**WHAT YOU WILL DO**
Among the entries that follow, the required portion opens with the line containing "root of tail: (1150, 620)" and closes with the line containing "left shoulder: (1290, 725)". Give that portion again exactly, and nothing else.

**PROVIDED DATA**
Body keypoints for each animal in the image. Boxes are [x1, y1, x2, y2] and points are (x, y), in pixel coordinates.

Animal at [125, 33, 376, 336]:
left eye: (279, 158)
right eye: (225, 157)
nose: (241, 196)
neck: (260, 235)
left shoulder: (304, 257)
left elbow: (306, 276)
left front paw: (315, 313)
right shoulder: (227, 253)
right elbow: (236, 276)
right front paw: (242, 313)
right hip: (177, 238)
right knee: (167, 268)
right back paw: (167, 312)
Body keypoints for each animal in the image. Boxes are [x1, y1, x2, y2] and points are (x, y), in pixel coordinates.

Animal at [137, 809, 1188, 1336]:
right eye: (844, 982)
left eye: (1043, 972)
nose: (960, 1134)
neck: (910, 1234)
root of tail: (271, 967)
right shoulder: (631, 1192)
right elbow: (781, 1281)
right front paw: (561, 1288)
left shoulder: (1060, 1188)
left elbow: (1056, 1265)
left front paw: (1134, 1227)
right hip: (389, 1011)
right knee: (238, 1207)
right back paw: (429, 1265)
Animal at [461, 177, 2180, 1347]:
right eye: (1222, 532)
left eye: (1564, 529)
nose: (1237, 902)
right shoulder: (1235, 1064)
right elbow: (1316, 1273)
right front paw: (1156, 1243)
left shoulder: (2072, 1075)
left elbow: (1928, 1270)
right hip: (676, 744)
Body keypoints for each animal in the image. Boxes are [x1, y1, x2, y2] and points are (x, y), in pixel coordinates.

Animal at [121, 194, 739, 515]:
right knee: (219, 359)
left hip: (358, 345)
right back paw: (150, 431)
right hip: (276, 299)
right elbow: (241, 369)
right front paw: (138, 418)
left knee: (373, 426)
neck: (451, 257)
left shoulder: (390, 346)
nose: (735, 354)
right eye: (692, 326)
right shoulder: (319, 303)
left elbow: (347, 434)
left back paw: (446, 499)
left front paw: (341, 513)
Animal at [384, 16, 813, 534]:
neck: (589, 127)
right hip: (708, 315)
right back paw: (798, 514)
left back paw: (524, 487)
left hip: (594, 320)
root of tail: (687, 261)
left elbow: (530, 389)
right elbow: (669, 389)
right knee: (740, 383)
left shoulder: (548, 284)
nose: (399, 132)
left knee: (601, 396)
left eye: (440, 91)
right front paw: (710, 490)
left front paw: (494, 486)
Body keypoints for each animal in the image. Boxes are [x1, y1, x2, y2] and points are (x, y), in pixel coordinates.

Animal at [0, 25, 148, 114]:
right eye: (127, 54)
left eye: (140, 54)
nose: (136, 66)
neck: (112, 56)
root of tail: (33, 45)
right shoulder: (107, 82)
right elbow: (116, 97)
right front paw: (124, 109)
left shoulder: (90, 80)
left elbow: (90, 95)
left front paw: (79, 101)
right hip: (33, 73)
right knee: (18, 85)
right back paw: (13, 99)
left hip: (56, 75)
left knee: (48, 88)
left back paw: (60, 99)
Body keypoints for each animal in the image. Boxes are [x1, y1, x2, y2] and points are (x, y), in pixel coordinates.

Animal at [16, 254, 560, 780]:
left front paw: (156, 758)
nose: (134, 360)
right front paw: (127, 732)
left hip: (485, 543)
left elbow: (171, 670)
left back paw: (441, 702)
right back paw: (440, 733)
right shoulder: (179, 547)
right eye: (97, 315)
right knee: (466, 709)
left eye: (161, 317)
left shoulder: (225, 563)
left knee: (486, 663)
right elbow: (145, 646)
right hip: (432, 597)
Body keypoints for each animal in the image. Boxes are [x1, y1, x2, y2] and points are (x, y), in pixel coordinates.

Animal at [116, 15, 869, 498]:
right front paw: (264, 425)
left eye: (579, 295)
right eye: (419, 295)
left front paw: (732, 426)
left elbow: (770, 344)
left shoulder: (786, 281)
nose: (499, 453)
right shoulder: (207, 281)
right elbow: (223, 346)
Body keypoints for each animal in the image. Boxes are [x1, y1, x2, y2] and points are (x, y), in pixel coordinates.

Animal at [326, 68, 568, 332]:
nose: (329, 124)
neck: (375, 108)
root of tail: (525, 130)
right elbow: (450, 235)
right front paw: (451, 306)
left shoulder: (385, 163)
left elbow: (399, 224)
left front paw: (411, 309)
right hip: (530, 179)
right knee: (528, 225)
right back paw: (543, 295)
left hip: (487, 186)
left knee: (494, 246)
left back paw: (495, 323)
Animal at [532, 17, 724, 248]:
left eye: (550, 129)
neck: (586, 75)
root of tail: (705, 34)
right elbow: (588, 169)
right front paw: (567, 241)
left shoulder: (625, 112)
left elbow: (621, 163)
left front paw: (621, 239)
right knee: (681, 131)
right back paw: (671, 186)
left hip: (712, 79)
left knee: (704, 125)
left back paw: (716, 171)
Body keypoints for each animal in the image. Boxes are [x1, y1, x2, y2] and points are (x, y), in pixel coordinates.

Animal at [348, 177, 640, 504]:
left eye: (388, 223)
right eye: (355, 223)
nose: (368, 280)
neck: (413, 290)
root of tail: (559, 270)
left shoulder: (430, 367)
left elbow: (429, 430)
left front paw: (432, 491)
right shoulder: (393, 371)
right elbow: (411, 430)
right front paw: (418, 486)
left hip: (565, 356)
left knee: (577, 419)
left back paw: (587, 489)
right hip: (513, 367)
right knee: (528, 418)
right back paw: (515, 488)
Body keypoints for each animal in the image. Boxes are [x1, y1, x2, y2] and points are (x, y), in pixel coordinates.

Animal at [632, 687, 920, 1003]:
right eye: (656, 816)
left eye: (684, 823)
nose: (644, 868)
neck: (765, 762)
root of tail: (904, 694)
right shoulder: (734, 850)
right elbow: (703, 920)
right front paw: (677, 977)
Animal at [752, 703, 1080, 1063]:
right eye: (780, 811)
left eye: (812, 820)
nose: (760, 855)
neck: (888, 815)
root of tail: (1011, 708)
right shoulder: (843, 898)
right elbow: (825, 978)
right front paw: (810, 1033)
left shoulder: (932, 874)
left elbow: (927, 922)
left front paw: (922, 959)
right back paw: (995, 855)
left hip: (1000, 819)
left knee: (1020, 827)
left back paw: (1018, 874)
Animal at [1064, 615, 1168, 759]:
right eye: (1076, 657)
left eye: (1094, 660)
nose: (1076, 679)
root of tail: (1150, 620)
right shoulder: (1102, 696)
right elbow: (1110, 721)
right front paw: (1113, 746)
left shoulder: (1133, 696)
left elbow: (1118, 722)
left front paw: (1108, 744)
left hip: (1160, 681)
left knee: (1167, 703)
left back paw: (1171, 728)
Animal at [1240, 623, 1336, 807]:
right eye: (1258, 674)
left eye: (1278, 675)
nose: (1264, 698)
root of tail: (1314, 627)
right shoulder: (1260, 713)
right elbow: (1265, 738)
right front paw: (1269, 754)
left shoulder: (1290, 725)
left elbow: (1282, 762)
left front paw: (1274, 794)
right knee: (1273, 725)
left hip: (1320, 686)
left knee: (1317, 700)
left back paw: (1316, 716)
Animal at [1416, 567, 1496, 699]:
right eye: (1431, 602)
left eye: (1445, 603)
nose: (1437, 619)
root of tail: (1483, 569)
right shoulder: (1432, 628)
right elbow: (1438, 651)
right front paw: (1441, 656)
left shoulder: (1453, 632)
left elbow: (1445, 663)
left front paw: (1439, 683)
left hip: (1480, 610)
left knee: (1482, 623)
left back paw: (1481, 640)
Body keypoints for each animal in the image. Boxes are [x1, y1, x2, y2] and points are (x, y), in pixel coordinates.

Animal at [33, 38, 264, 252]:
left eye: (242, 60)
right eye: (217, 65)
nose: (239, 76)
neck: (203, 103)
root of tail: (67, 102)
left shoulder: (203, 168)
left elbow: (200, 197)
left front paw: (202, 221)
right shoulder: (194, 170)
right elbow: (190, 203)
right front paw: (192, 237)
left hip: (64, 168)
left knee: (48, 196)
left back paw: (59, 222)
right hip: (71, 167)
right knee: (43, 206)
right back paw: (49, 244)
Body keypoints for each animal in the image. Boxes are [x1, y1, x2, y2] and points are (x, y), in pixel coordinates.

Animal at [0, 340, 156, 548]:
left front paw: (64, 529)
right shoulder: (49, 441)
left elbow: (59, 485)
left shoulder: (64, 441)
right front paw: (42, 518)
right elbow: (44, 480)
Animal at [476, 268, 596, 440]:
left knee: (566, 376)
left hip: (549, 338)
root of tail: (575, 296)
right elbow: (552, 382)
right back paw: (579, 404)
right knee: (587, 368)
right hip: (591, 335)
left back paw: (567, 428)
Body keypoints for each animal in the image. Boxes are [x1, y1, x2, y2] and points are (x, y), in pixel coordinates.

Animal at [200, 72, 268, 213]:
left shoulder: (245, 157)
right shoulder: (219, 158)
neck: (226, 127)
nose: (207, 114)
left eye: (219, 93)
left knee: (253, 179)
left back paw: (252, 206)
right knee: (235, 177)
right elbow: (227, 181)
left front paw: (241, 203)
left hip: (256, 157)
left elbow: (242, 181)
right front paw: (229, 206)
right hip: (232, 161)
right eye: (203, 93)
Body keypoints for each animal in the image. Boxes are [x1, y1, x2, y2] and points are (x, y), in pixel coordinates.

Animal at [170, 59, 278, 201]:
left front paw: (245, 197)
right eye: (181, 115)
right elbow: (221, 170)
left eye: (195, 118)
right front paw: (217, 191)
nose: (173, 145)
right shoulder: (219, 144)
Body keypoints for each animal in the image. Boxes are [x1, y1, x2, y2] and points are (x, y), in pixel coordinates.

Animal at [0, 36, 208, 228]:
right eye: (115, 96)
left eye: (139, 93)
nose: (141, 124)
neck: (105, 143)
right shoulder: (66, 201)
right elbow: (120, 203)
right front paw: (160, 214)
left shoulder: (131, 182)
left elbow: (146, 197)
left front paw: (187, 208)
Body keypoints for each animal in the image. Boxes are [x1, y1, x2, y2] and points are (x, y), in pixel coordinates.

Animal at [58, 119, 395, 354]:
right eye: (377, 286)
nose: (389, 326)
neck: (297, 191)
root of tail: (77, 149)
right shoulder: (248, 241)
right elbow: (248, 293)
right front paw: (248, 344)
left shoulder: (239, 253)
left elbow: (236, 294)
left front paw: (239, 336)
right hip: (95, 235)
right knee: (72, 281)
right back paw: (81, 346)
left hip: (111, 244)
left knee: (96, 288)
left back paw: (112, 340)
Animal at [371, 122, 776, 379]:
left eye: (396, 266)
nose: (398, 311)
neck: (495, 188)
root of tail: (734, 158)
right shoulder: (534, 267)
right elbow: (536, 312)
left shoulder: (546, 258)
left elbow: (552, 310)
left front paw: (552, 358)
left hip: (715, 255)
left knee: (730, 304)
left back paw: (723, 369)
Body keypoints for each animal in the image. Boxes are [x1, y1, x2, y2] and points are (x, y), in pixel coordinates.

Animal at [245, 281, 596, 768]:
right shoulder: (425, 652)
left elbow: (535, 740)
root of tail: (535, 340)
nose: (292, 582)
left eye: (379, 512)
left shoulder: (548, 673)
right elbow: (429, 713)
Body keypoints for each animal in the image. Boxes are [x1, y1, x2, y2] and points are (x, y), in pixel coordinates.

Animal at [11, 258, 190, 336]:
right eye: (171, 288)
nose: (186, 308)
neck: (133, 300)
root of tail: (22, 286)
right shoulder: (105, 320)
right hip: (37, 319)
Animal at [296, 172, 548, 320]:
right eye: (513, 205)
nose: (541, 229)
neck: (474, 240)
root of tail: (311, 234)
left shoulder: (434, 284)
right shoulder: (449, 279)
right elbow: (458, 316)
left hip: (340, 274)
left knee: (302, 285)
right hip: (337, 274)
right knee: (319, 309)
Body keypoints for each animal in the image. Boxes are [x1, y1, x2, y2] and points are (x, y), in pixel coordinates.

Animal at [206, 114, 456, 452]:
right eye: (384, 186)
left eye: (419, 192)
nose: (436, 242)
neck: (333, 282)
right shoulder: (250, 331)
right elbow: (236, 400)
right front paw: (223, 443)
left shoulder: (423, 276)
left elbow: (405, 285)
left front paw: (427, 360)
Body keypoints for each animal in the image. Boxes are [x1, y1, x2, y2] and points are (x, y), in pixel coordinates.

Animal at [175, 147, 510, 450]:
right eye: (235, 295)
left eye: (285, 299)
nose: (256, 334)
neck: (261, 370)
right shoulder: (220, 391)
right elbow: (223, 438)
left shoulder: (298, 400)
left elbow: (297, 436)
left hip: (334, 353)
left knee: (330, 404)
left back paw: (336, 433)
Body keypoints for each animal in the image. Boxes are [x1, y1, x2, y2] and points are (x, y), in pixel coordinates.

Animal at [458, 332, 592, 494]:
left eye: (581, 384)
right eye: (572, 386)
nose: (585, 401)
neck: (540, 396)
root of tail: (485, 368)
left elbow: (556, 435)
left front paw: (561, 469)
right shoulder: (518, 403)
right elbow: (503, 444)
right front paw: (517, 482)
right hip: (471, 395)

**FINISHED EXERCISE**
root of tail: (1150, 620)
right shoulder: (1102, 696)
right elbow: (1110, 721)
right front paw: (1113, 746)
left shoulder: (1133, 696)
left elbow: (1118, 722)
left front paw: (1108, 744)
left hip: (1160, 681)
left knee: (1167, 703)
left back paw: (1171, 728)
Animal at [1240, 623, 1336, 807]:
right eye: (1258, 674)
left eye: (1278, 675)
nose: (1264, 698)
root of tail: (1314, 627)
right shoulder: (1260, 713)
right elbow: (1265, 738)
right front paw: (1269, 754)
left shoulder: (1290, 725)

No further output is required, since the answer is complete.